== WHAT IS REQUIRED ==
Keep every line in which "видим" occurs and drop the rest of the data.

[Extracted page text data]
········

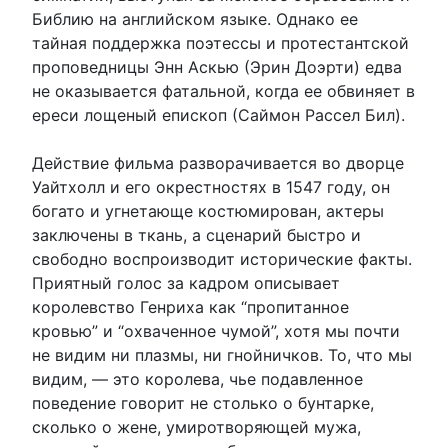
Библию на английском языке. Однако ее
тайная поддержка поэтессы и протестантской
проповедницы Энн Аскью (Эрин Доэрти) едва
не оказывается фатальной, когда ее обвиняет в
ереси лощеный епископ (Саймон Рассел Бил).
Действие фильма разворачивается во дворце
Уайтхолл и его окрестностях в 1547 году, он
богато и угнетающе костюмирован, актеры
заключены в ткань, а сценарий быстро и
свободно воспроизводит исторические факты.
Приятный голос за кадром описывает
королевство Генриха как “пропитанное
кровью” и “охваченное чумой”, хотя мы почти
не видим ни плазмы, ни гнойничков. То, что мы
видим, — это королева, чье подавленное
поведение говорит не столько о бунтарке,
сколько о жене, умиротворяющей мужа,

········

== REPLY TO THE EXERCISE ==
не видим ни плазмы, ни гнойничков. То, что мы
видим, — это королева, чье подавленное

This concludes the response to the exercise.